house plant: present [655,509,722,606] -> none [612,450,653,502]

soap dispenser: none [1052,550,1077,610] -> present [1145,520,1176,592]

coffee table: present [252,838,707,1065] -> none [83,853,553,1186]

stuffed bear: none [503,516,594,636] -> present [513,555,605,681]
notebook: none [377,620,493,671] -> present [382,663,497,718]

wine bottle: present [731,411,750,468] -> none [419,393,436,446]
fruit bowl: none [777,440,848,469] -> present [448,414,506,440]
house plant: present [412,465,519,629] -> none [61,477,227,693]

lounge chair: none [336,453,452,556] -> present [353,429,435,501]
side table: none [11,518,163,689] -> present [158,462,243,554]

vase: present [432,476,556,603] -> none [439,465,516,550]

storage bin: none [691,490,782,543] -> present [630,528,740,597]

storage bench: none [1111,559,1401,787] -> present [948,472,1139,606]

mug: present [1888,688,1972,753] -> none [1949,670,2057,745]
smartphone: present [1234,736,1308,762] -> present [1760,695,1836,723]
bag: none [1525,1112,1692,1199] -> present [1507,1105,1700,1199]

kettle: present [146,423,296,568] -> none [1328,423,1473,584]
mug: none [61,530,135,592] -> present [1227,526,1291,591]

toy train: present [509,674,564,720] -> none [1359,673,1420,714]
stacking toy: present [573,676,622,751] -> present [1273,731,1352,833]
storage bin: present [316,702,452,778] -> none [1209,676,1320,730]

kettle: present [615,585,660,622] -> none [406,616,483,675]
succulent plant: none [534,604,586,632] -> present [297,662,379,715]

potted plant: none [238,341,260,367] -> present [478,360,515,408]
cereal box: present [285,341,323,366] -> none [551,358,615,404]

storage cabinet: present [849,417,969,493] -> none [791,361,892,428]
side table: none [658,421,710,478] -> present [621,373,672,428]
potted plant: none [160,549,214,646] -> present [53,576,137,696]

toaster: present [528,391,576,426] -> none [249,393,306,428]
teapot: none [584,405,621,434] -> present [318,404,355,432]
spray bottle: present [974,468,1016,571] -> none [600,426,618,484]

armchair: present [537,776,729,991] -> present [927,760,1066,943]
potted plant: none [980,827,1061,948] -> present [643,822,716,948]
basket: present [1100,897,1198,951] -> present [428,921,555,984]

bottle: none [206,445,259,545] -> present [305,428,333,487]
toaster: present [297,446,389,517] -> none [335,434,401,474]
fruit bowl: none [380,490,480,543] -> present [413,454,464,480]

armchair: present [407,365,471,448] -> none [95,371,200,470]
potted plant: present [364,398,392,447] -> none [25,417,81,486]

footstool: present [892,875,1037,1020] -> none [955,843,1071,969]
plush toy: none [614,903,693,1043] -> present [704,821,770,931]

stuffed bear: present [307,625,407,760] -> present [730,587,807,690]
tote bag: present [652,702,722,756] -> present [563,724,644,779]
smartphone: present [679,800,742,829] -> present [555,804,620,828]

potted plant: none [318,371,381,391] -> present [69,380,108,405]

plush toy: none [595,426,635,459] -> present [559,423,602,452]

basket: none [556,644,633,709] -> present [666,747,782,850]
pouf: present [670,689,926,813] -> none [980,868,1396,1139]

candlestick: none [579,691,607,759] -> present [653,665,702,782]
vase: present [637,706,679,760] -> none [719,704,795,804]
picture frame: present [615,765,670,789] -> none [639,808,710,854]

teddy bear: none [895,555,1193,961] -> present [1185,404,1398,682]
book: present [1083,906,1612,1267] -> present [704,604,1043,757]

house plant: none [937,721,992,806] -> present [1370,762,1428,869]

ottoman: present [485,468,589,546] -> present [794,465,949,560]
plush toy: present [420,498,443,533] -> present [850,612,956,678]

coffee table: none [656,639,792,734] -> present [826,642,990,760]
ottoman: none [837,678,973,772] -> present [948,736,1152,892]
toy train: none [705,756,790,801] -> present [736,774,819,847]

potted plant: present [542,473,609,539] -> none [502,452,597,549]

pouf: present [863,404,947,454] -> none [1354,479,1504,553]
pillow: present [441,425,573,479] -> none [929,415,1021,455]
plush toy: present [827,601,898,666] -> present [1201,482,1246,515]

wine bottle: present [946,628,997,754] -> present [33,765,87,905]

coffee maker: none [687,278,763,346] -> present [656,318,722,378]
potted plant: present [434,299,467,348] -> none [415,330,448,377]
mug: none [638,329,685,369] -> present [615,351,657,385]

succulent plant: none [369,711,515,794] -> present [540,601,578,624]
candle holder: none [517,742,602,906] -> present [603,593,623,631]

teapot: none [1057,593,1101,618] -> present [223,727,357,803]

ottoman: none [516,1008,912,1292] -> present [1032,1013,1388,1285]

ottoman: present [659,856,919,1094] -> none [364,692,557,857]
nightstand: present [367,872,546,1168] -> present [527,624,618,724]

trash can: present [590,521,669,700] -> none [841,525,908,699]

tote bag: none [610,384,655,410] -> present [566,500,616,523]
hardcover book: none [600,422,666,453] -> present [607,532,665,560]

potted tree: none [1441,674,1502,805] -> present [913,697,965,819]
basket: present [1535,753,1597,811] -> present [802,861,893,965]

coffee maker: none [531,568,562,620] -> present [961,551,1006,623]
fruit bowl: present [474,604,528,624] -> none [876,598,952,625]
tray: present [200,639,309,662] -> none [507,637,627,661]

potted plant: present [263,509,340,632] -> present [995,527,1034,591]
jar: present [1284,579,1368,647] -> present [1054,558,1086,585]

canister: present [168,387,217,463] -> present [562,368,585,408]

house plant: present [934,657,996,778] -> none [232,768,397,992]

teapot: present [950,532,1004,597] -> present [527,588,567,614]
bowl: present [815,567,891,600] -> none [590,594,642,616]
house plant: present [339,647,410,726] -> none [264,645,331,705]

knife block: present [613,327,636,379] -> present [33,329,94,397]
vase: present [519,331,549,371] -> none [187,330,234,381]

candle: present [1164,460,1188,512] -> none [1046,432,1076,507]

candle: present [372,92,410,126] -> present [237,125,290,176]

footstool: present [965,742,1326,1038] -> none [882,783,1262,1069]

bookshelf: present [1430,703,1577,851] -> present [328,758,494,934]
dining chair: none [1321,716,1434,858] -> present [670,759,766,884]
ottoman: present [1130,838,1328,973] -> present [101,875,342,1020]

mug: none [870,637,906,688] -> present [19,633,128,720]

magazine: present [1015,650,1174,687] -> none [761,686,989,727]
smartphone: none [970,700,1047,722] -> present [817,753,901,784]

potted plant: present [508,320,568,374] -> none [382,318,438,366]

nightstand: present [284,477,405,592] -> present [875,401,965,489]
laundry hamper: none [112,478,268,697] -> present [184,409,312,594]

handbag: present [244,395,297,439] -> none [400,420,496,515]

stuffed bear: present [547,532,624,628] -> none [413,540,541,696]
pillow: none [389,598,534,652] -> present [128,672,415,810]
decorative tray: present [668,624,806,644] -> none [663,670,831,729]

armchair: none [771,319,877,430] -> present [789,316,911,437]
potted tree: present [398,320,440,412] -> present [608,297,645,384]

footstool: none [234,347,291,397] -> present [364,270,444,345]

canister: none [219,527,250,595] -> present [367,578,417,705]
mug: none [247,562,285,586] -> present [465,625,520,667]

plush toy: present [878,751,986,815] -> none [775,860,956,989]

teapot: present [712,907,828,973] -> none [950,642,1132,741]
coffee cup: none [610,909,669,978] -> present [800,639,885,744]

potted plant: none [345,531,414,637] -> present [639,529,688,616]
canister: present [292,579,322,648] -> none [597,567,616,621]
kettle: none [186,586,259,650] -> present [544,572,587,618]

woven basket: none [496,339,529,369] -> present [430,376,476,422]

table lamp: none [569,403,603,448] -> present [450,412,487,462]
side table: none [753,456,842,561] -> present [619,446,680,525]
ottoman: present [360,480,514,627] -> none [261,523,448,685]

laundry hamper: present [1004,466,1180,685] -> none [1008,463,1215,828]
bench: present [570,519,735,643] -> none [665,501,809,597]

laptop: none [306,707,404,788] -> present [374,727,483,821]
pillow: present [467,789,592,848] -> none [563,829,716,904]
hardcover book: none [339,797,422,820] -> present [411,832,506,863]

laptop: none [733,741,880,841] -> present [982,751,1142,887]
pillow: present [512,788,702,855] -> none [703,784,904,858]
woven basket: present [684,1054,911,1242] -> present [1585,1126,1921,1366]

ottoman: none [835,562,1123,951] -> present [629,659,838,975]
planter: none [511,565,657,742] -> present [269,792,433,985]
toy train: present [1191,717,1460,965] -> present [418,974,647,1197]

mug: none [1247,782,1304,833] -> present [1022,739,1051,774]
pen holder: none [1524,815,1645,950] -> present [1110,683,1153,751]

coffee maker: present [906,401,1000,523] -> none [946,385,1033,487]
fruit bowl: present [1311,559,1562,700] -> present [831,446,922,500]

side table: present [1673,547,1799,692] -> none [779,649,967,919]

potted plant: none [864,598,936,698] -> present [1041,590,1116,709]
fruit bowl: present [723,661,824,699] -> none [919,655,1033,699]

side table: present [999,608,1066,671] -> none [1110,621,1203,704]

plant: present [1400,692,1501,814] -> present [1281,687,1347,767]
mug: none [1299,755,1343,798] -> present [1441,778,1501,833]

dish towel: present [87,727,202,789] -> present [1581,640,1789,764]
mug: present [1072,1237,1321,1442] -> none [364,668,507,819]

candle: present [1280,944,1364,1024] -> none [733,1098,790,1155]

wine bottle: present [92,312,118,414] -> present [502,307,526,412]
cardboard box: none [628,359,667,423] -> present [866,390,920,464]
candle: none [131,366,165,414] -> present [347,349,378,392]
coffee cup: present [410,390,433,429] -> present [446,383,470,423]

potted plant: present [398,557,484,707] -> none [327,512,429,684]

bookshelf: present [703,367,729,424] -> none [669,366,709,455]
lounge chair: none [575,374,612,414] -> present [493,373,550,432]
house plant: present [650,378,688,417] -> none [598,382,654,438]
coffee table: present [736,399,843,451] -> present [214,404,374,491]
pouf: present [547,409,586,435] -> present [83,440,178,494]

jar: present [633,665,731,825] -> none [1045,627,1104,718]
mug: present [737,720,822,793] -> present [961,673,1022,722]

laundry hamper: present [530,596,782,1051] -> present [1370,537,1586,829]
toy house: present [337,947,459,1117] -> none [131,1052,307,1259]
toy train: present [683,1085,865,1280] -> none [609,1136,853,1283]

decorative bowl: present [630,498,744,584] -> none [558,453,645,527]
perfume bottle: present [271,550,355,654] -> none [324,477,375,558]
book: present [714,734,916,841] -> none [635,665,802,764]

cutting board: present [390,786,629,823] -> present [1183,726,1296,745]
·····
→ EXERCISE GOAL: Copy the lines of the data above exactly as written, beginning with the line containing "jar: present [1284,579,1368,647]" and ending with the line containing "footstool: none [234,347,291,397]", and leave out all other lines.

→ RESPONSE BELOW:
jar: present [1284,579,1368,647] -> present [1054,558,1086,585]

canister: present [168,387,217,463] -> present [562,368,585,408]

house plant: present [934,657,996,778] -> none [232,768,397,992]

teapot: present [950,532,1004,597] -> present [527,588,567,614]
bowl: present [815,567,891,600] -> none [590,594,642,616]
house plant: present [339,647,410,726] -> none [264,645,331,705]

knife block: present [613,327,636,379] -> present [33,329,94,397]
vase: present [519,331,549,371] -> none [187,330,234,381]

candle: present [1164,460,1188,512] -> none [1046,432,1076,507]

candle: present [372,92,410,126] -> present [237,125,290,176]

footstool: present [965,742,1326,1038] -> none [882,783,1262,1069]

bookshelf: present [1430,703,1577,851] -> present [328,758,494,934]
dining chair: none [1321,716,1434,858] -> present [670,759,766,884]
ottoman: present [1130,838,1328,973] -> present [101,875,342,1020]

mug: none [870,637,906,688] -> present [19,633,128,720]

magazine: present [1015,650,1174,687] -> none [761,686,989,727]
smartphone: none [970,700,1047,722] -> present [817,753,901,784]

potted plant: present [508,320,568,374] -> none [382,318,438,366]

nightstand: present [284,477,405,592] -> present [875,401,965,489]
laundry hamper: none [112,478,268,697] -> present [184,409,312,594]

handbag: present [244,395,297,439] -> none [400,420,496,515]

stuffed bear: present [547,532,624,628] -> none [413,540,541,696]
pillow: none [389,598,534,652] -> present [128,672,415,810]
decorative tray: present [668,624,806,644] -> none [663,670,831,729]

armchair: none [771,319,877,430] -> present [789,316,911,437]
potted tree: present [398,320,440,412] -> present [608,297,645,384]

footstool: none [234,347,291,397] -> present [364,270,444,345]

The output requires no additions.